● **THE PROBLEM**
In every one of the records below, swap "Sluismodel" for "Sluizenmodel" and write the lines out again with nothing else altered.

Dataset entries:
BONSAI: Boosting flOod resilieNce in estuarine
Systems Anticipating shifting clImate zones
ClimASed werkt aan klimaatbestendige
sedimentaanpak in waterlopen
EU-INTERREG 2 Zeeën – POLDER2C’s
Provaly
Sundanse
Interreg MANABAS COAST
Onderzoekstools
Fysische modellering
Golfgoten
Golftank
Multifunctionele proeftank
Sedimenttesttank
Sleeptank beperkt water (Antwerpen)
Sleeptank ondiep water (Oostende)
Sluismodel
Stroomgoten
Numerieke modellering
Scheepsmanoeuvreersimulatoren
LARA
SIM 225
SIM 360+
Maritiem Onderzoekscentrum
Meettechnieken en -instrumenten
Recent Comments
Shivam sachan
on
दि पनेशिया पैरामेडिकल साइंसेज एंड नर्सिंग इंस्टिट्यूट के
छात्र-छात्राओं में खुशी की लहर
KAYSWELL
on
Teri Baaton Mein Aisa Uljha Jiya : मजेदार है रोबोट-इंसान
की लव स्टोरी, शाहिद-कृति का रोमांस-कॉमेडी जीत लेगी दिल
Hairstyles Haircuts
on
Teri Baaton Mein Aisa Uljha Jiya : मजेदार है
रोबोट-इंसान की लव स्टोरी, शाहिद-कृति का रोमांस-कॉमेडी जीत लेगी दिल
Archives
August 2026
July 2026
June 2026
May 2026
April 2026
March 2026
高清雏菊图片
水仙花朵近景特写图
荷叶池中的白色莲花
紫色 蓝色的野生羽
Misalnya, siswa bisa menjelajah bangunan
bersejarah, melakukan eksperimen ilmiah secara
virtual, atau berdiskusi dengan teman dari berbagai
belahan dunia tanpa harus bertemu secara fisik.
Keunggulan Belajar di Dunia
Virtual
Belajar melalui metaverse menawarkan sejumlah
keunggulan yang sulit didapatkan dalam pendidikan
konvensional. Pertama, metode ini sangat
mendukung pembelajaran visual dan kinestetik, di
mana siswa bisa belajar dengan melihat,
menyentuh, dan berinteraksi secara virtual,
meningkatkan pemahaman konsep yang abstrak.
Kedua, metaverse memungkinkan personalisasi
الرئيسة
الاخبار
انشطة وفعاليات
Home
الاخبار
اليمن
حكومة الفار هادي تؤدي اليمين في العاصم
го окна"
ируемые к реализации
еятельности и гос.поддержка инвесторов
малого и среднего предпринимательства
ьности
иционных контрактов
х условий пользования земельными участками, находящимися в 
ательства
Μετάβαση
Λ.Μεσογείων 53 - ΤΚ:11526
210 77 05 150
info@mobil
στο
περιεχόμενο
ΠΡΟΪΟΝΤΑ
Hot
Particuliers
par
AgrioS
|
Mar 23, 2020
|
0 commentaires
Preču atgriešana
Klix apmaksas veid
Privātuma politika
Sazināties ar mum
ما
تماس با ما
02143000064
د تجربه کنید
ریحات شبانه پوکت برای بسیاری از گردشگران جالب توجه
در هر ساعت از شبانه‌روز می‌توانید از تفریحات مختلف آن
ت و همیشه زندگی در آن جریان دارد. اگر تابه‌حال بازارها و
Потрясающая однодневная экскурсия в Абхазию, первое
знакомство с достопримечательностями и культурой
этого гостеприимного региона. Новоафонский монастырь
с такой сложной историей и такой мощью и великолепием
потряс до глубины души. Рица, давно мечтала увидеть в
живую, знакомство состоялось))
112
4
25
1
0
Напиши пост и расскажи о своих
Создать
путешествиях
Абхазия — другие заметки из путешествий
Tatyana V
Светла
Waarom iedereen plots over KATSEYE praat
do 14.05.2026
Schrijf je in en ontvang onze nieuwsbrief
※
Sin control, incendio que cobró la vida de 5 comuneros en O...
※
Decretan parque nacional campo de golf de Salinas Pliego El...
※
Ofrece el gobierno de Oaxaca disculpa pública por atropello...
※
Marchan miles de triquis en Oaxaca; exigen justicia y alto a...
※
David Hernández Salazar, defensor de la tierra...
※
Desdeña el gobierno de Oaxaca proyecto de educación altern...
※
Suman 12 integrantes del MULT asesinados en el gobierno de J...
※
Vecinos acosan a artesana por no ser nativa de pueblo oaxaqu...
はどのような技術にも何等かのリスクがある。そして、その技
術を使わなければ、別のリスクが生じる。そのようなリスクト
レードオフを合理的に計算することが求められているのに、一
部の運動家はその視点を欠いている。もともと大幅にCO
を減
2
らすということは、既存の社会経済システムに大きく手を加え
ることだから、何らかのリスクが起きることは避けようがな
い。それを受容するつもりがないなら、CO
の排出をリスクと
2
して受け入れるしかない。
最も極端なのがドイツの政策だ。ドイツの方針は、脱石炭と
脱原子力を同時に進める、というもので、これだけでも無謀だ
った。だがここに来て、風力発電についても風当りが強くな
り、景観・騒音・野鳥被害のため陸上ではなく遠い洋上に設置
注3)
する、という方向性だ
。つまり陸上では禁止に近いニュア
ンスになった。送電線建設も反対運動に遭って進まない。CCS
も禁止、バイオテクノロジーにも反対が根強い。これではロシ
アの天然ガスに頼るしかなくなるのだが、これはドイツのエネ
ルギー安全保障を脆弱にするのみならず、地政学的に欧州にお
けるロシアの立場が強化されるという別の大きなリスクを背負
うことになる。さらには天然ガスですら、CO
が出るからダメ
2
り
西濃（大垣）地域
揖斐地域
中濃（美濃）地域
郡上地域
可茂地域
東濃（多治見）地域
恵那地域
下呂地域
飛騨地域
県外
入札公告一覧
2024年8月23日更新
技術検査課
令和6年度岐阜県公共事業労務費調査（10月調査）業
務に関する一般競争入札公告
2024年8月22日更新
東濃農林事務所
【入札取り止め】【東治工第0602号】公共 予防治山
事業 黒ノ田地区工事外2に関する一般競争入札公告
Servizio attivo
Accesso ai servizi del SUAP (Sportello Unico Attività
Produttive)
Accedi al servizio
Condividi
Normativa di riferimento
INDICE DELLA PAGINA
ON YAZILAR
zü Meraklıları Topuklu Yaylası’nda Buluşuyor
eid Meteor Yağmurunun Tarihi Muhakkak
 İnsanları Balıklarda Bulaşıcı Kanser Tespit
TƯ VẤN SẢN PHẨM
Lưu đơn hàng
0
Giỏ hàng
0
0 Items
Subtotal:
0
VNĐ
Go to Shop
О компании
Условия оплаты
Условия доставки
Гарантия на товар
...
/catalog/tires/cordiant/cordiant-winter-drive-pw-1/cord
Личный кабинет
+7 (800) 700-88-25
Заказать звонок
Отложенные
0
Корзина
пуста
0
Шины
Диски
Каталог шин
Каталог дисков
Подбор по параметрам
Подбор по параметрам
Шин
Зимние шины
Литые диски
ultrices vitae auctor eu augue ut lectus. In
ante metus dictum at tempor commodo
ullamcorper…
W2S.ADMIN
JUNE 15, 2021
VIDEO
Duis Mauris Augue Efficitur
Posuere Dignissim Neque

● **RESPONSE TO THIS EXERCISE**
BONSAI: Boosting flOod resilieNce in estuarine
Systems Anticipating shifting clImate zones
ClimASed werkt aan klimaatbestendige
sedimentaanpak in waterlopen
EU-INTERREG 2 Zeeën – POLDER2C’s
Provaly
Sundanse
Interreg MANABAS COAST
Onderzoekstools
Fysische modellering
Golfgoten
Golftank
Multifunctionele proeftank
Sedimenttesttank
Sleeptank beperkt water (Antwerpen)
Sleeptank ondiep water (Oostende)
Sluizenmodel
Stroomgoten
Numerieke modellering
Scheepsmanoeuvreersimulatoren
LARA
SIM 225
SIM 360+
Maritiem Onderzoekscentrum
Meettechnieken en -instrumenten
Recent Comments
Shivam sachan
on
दि पनेशिया पैरामेडिकल साइंसेज एंड नर्सिंग इंस्टिट्यूट के
छात्र-छात्राओं में खुशी की लहर
KAYSWELL
on
Teri Baaton Mein Aisa Uljha Jiya : मजेदार है रोबोट-इंसान
की लव स्टोरी, शाहिद-कृति का रोमांस-कॉमेडी जीत लेगी दिल
Hairstyles Haircuts
on
Teri Baaton Mein Aisa Uljha Jiya : मजेदार है
रोबोट-इंसान की लव स्टोरी, शाहिद-कृति का रोमांस-कॉमेडी जीत लेगी दिल
Archives
August 2026
July 2026
June 2026
May 2026
April 2026
March 2026
高清雏菊图片
水仙花朵近景特写图
荷叶池中的白色莲花
紫色 蓝色的野生羽
Misalnya, siswa bisa menjelajah bangunan
bersejarah, melakukan eksperimen ilmiah secara
virtual, atau berdiskusi dengan teman dari berbagai
belahan dunia tanpa harus bertemu secara fisik.
Keunggulan Belajar di Dunia
Virtual
Belajar melalui metaverse menawarkan sejumlah
keunggulan yang sulit didapatkan dalam pendidikan
konvensional. Pertama, metode ini sangat
mendukung pembelajaran visual dan kinestetik, di
mana siswa bisa belajar dengan melihat,
menyentuh, dan berinteraksi secara virtual,
meningkatkan pemahaman konsep yang abstrak.
Kedua, metaverse memungkinkan personalisasi
الرئيسة
الاخبار
انشطة وفعاليات
Home
الاخبار
اليمن
حكومة الفار هادي تؤدي اليمين في العاصم
го окна"
ируемые к реализации
еятельности и гос.поддержка инвесторов
малого и среднего предпринимательства
ьности
иционных контрактов
х условий пользования земельными участками, находящимися в 
ательства
Μετάβαση
Λ.Μεσογείων 53 - ΤΚ:11526
210 77 05 150
info@mobil
στο
περιεχόμενο
ΠΡΟΪΟΝΤΑ
Hot
Particuliers
par
AgrioS
|
Mar 23, 2020
|
0 commentaires
Preču atgriešana
Klix apmaksas veid
Privātuma politika
Sazināties ar mum
ما
تماس با ما
02143000064
د تجربه کنید
ریحات شبانه پوکت برای بسیاری از گردشگران جالب توجه
در هر ساعت از شبانه‌روز می‌توانید از تفریحات مختلف آن
ت و همیشه زندگی در آن جریان دارد. اگر تابه‌حال بازارها و
Потрясающая однодневная экскурсия в Абхазию, первое
знакомство с достопримечательностями и культурой
этого гостеприимного региона. Новоафонский монастырь
с такой сложной историей и такой мощью и великолепием
потряс до глубины души. Рица, давно мечтала увидеть в
живую, знакомство состоялось))
112
4
25
1
0
Напиши пост и расскажи о своих
Создать
путешествиях
Абхазия — другие заметки из путешествий
Tatyana V
Светла
Waarom iedereen plots over KATSEYE praat
do 14.05.2026
Schrijf je in en ontvang onze nieuwsbrief
※
Sin control, incendio que cobró la vida de 5 comuneros en O...
※
Decretan parque nacional campo de golf de Salinas Pliego El...
※
Ofrece el gobierno de Oaxaca disculpa pública por atropello...
※
Marchan miles de triquis en Oaxaca; exigen justicia y alto a...
※
David Hernández Salazar, defensor de la tierra...
※
Desdeña el gobierno de Oaxaca proyecto de educación altern...
※
Suman 12 integrantes del MULT asesinados en el gobierno de J...
※
Vecinos acosan a artesana por no ser nativa de pueblo oaxaqu...
はどのような技術にも何等かのリスクがある。そして、その技
術を使わなければ、別のリスクが生じる。そのようなリスクト
レードオフを合理的に計算することが求められているのに、一
部の運動家はその視点を欠いている。もともと大幅にCO
を減
2
らすということは、既存の社会経済システムに大きく手を加え
ることだから、何らかのリスクが起きることは避けようがな
い。それを受容するつもりがないなら、CO
の排出をリスクと
2
して受け入れるしかない。
最も極端なのがドイツの政策だ。ドイツの方針は、脱石炭と
脱原子力を同時に進める、というもので、これだけでも無謀だ
った。だがここに来て、風力発電についても風当りが強くな
り、景観・騒音・野鳥被害のため陸上ではなく遠い洋上に設置
注3)
する、という方向性だ
。つまり陸上では禁止に近いニュア
ンスになった。送電線建設も反対運動に遭って進まない。CCS
も禁止、バイオテクノロジーにも反対が根強い。これではロシ
アの天然ガスに頼るしかなくなるのだが、これはドイツのエネ
ルギー安全保障を脆弱にするのみならず、地政学的に欧州にお
けるロシアの立場が強化されるという別の大きなリスクを背負
うことになる。さらには天然ガスですら、CO
が出るからダメ
2
り
西濃（大垣）地域
揖斐地域
中濃（美濃）地域
郡上地域
可茂地域
東濃（多治見）地域
恵那地域
下呂地域
飛騨地域
県外
入札公告一覧
2024年8月23日更新
技術検査課
令和6年度岐阜県公共事業労務費調査（10月調査）業
務に関する一般競争入札公告
2024年8月22日更新
東濃農林事務所
【入札取り止め】【東治工第0602号】公共 予防治山
事業 黒ノ田地区工事外2に関する一般競争入札公告
Servizio attivo
Accesso ai servizi del SUAP (Sportello Unico Attività
Produttive)
Accedi al servizio
Condividi
Normativa di riferimento
INDICE DELLA PAGINA
ON YAZILAR
zü Meraklıları Topuklu Yaylası’nda Buluşuyor
eid Meteor Yağmurunun Tarihi Muhakkak
 İnsanları Balıklarda Bulaşıcı Kanser Tespit
TƯ VẤN SẢN PHẨM
Lưu đơn hàng
0
Giỏ hàng
0
0 Items
Subtotal:
0
VNĐ
Go to Shop
О компании
Условия оплаты
Условия доставки
Гарантия на товар
...
/catalog/tires/cordiant/cordiant-winter-drive-pw-1/cord
Личный кабинет
+7 (800) 700-88-25
Заказать звонок
Отложенные
0
Корзина
пуста
0
Шины
Диски
Каталог шин
Каталог дисков
Подбор по параметрам
Подбор по параметрам
Шин
Зимние шины
Литые диски
ultrices vitae auctor eu augue ut lectus. In
ante metus dictum at tempor commodo
ullamcorper…
W2S.ADMIN
JUNE 15, 2021
VIDEO
Duis Mauris Augue Efficitur
Posuere Dignissim Neque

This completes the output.